AN IMPERFECT REVOLUTION

By Dora Sigerson Shorter

They crowded weeping from the teacher’ s house,

Crying aloud their fear at what he taught,

Old men and young men, wives and maids unwed,

And children screaming in the crowds unsought:

Some to their temples with accustomed feet

Bent — as the oxen go beneath the rod,

To fling themselves before some pictured saint,

“Alas! God help us if there is no God.”

Some to the bed-side of their dying kind

To clasp with arms afraid to loose their hold;

Some to a church-yard falling on a grave

To kiss the carven name with lips as cold.

Some watched from break of day into the night.

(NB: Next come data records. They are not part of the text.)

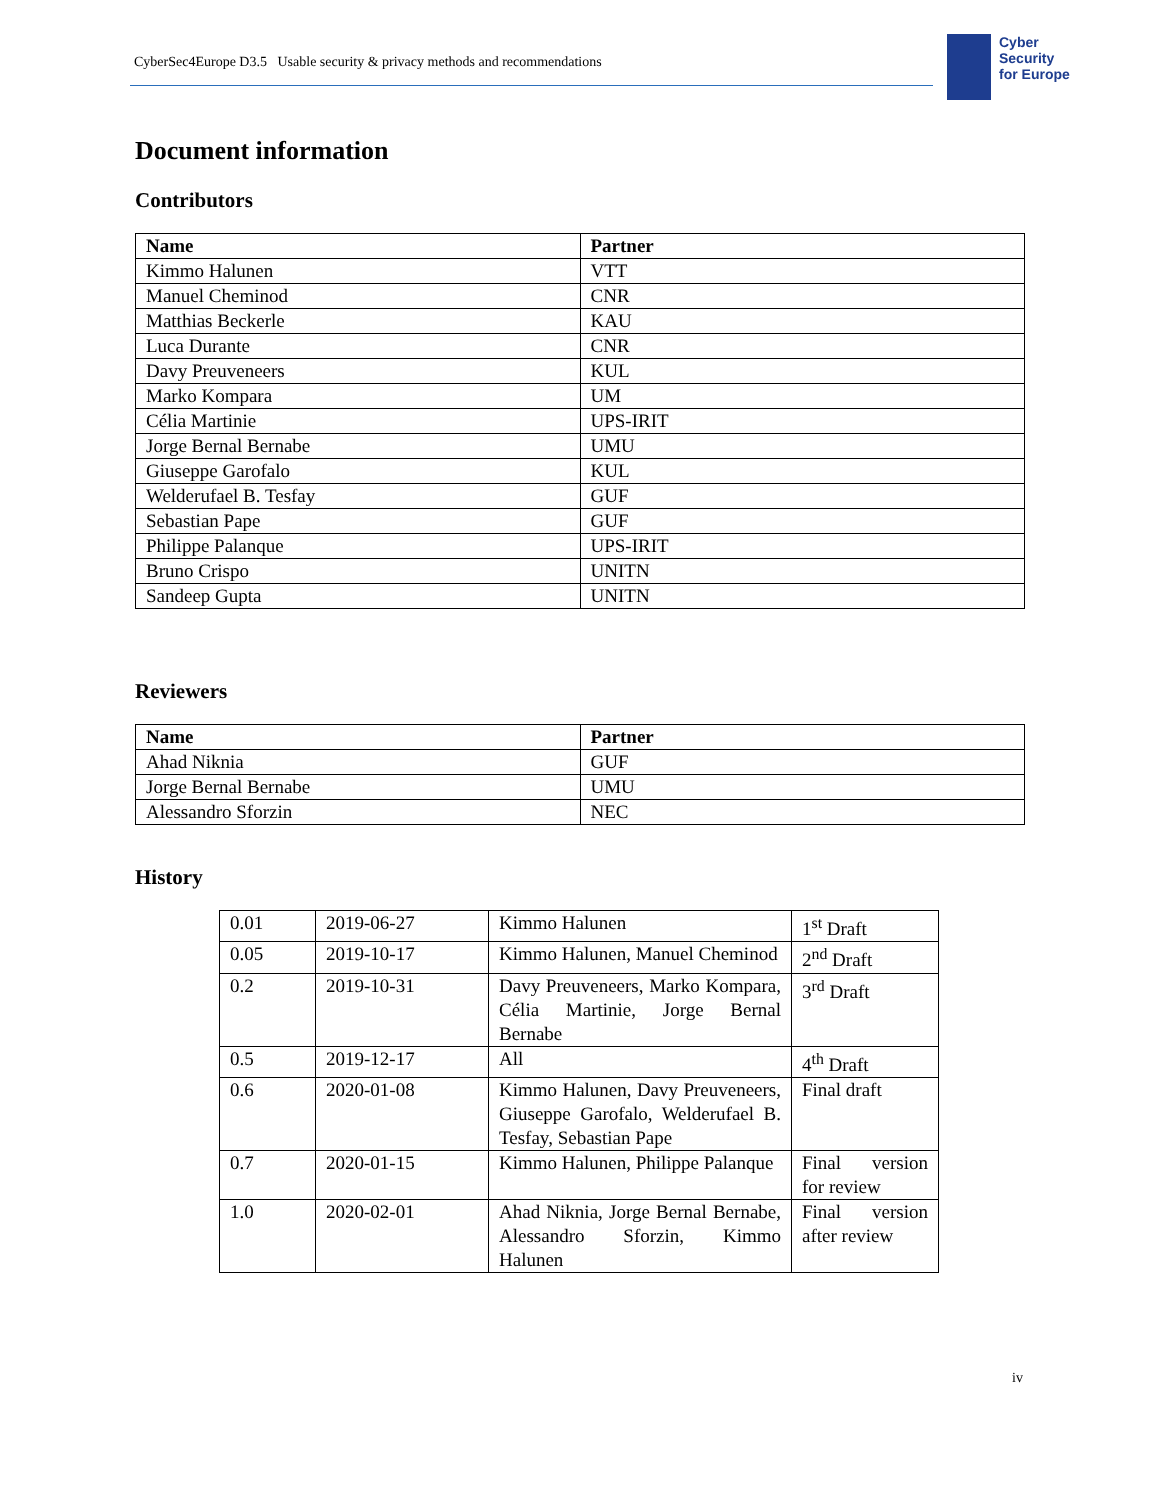CyberSec4Europe D3.5 Usable security & privacy methods and recommendations
Cyber
Security
for Europe
Document information
Contributors
| Name | Partner |
| --- | --- |
| Kimmo Halunen | VTT |
| Manuel Cheminod | CNR |
| Matthias Beckerle | KAU |
| Luca Durante | CNR |
| Davy Preuveneers | KUL |
| Marko Kompara | UM |
| Célia Martinie | UPS-IRIT |
| Jorge Bernal Bernabe | UMU |
| Giuseppe Garofalo | KUL |
| Welderufael B. Tesfay | GUF |
| Sebastian Pape | GUF |
| Philippe Palanque | UPS-IRIT |
| Bruno Crispo | UNITN |
| Sandeep Gupta | UNITN |
Reviewers
| Name | Partner |
| --- | --- |
| Ahad Niknia | GUF |
| Jorge Bernal Bernabe | UMU |
| Alessandro Sforzin | NEC |
History
| 0.01 | 2019-06-27 | Kimmo Halunen | 1<sup>st</sup> Draft |
| 0.05 | 2019-10-17 | Kimmo Halunen, Manuel Cheminod | 2<sup>nd</sup> Draft |
| 0.2 | 2019-10-31 | Davy Preuveneers, Marko Kompara, Célia Martinie, Jorge Bernal Bernabe | 3<sup>rd</sup> Draft |
| 0.5 | 2019-12-17 | All | 4<sup>th</sup> Draft |
| 0.6 | 2020-01-08 | Kimmo Halunen, Davy Preuveneers, Giuseppe Garofalo, Welderufael B. Tesfay, Sebastian Pape | Final draft |
| 0.7 | 2020-01-15 | Kimmo Halunen, Philippe Palanque | Final version for review |
| 1.0 | 2020-02-01 | Ahad Niknia, Jorge Bernal Bernabe, Alessandro Sforzin, Kimmo Halunen | Final version after review |
iv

The flash of birds, the bloom of flower and tree,

The whirling worlds that glimmer in the dark,

All said: “God help us if no God there be.”

Some hid in caves and chattered mad with fear

At the uprising of the patient poor.

“He suffers with you,” no more could they say,

Thus lock with keys of Heaven their bonds secure,

Some called their dead, and then remembering fell

Abusing death and cursed the wormy grave,

And wept for their long hoped-for Paradise,

“God help us if there be no God to save!”

And others sought for right and found it not,

And, seeking duty, found that it was dead,

Blamed their long blameless lives and vowed no more

To sacrifice, for “Might is right” they said.

And pleasure, leaping in the streets with sin,

Caroused through many days till wearily

She tired and met with death in bitter pain.

“Alas! God help us if no God we gain.”

A few rose up and speaking, “O be strong,”

Were answered, “There’ s no reason for your right,”

But many crept in thankfulness for rest

Into the river’ s darkness out of sight;

And others with their limbs deformed, or sore

Seared flesh, shrieked out their patient years of pain.

Crying to Death for their lost plains of Heaven.

“Alas! God help us if no God we gain.”